Principal Cole started announcing our names to come to the stage and receive our diplomas. Thankfully, Axel's last name started with an “A” so I wasn’t sitting near him. When he shook the principal's hand, he tried to catch my eye, but I looked away.

“Gabriel Boone,” Principal Cole said into the microphone five minutes later, and the entire crowd erupted in applause.

Gabriel strode onto the stage with the confidence I admired, and when he turned to the crowd, his eyes shot to mine. We were a hundred feet away, but that didn't lessen our bond. As we stared at each other, it was like we were the only people in the Whispborn Kingdom. My head spun from our intense connection.

That feeling lasted as I walked up to receive my diploma. In the back of my mind, I registered my parents screaming and Gabriel whistling in the front row. The two steps up to the stage were hard to manage with the insistent pounding in my head. I had tunnel-like vision as I zeroed in on the white, rolled-up diploma in Principal Cole's hands. All I had to do was make it there, then I could talk to Gabriel, and we would fix everything. It didn't matter that there were beads of sweat rolling down my face or that my legs were so heavy it felt like I was trying to walk through quicksand.
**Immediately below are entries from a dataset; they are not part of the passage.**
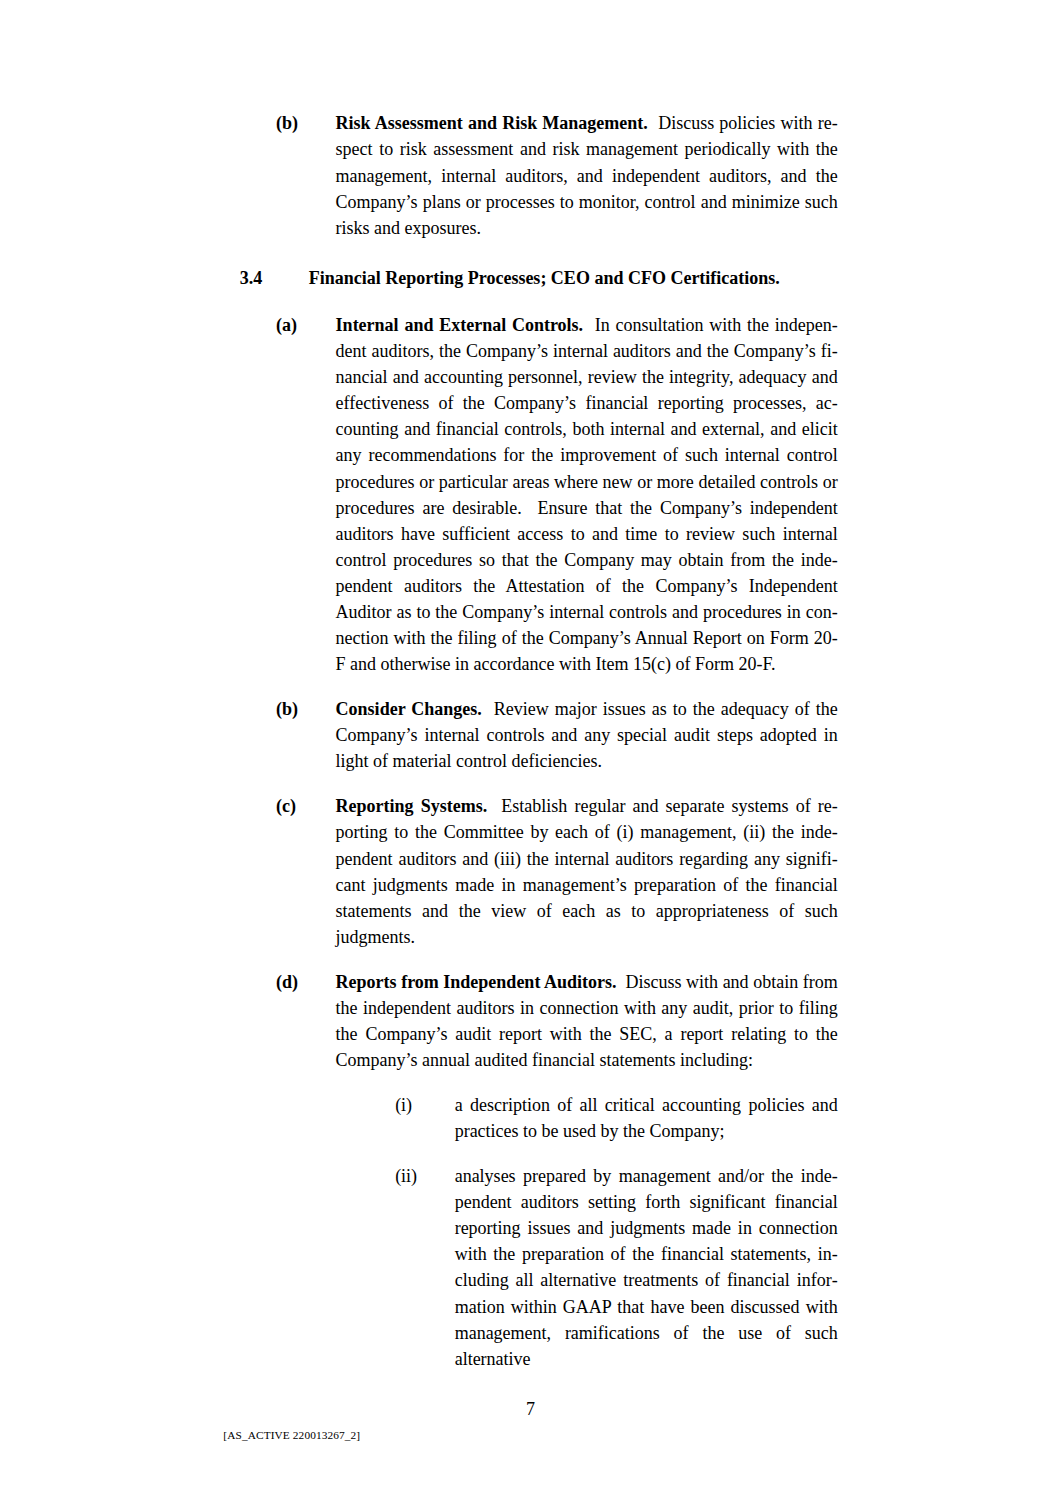(b)
Risk Assessment and Risk Management. Discuss policies with respect to risk assessment and risk management periodically with the management, internal auditors, and independent auditors, and the Company’s plans or processes to monitor, control and minimize such risks and exposures.
3.4
Financial Reporting Processes; CEO and CFO Certifications.
(a)
Internal and External Controls. In consultation with the independent auditors, the Company’s internal auditors and the Company’s financial and accounting personnel, review the integrity, adequacy and effectiveness of the Company’s financial reporting processes, accounting and financial controls, both internal and external, and elicit any recommendations for the improvement of such internal control procedures or particular areas where new or more detailed controls or procedures are desirable. Ensure that the Company’s independent auditors have sufficient access to and time to review such internal control procedures so that the Company may obtain from the independent auditors the Attestation of the Company’s Independent Auditor as to the Company’s internal controls and procedures in connection with the filing of the Company’s Annual Report on Form 20-F and otherwise in accordance with Item 15(c) of Form 20-F.
(b)
Consider Changes. Review major issues as to the adequacy of the Company’s internal controls and any special audit steps adopted in light of material control deficiencies.
(c)
Reporting Systems. Establish regular and separate systems of reporting to the Committee by each of (i) management, (ii) the independent auditors and (iii) the internal auditors regarding any significant judgments made in management’s preparation of the financial statements and the view of each as to appropriateness of such judgments.
(d)
Reports from Independent Auditors. Discuss with and obtain from the independent auditors in connection with any audit, prior to filing the Company’s audit report with the SEC, a report relating to the Company’s annual audited financial statements including:
(i)
a description of all critical accounting policies and practices to be used by the Company;
(ii)
analyses prepared by management and/or the independent auditors setting forth significant financial reporting issues and judgments made in connection with the preparation of the financial statements, including all alternative treatments of financial information within GAAP that have been discussed with management, ramifications of the use of such alternative
7
[AS_ACTIVE 220013267_2]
The edges of my vision blurred, and I had no idea if I was walking toward Principal Cole or away from him.

“Summer are you—”

I didn't hear the end of my principal's sentence.

All I knew was blackness.

***

Oh, I'm dreaming.

This was the first thought that came to me when I opened my eyes and realized I was at the hospital. Periodically, I dreamed about waking up after the Rogue wolf had attacked me. Gabriel was always by my bedside, holding my hand. But he wasn't here now. I leaned forward to look for him, but a gentle hand stopped me.

“Summer, you're at the hospital. Healer Elijah is tending to you,” the pack healer said from above me.

I nodded distractedly. Sometimes he was in my dream, too. But he usually left, and Gabriel would replace his presence. Where was my Mate?

“You were at your high school graduation, and you fainted. Do you remember?”

Healer Elijah's words made the side of my head throb painfully, but I didn't really process them. It didn't matter what he was saying. This was a dream.

Healer Elijah cleared his throat.

“Summer, I have to tell you something that is going to be hard to hear, okay? While you were asleep, I took some blood to run a few simple tests. I think I know the reason why you fainted.”

The serious tone in his voice finally made me look at him. His eyes were wide with concern.

“Am I dying?” I asked.

Was this a dream or a nightmare?

“No, Summer. You're pregnant.”

Chapter Seven: Rumor

Summer POV

“Um, no. That's not possible,” I said blankly to Healer Elijah.

But it was possible, wasn’t it? A month ago, Gabriel and I had sex without a condom. That could lead to a baby. But my brain was having a hard time accepting that I was pregnant.

“Here are the results from the test.” He handed me a piece of paper, and I took it automatically. “I’m sure this is a shock for you, especially waking up to this news after you fainted. But it's important you know this. I want to assure you that I ran the blood test twice. You're pregnant, Summer.”

I wish he would stop saying that.

I blew out a long breath and stared unseeingly at the paper he had given me. It wasn't possible to read any of the words because my hands were shaking.

The gravity of the situation paralyzed me. My head spun, and all the air was sucked out of the room. Tears began to splash down my face onto the piece of paper that was proof that I was pregnant with Gabriel's baby.

I forgot that Healer Elijah was in the room with me as I was transported back to the night Gabriel and I spent together. How he had been so gentle and attentive to my needs. How he had made me feel like I was the only girl in the world.

But we had been careless, hadn’t we? We should have used protection. Now, our relationship was a thousand times more complicated than it had been before. We were so young, still figuring out life. Hell, Gabriel and I hadn’t even been on a real date yet. How were we supposed to raise a child together?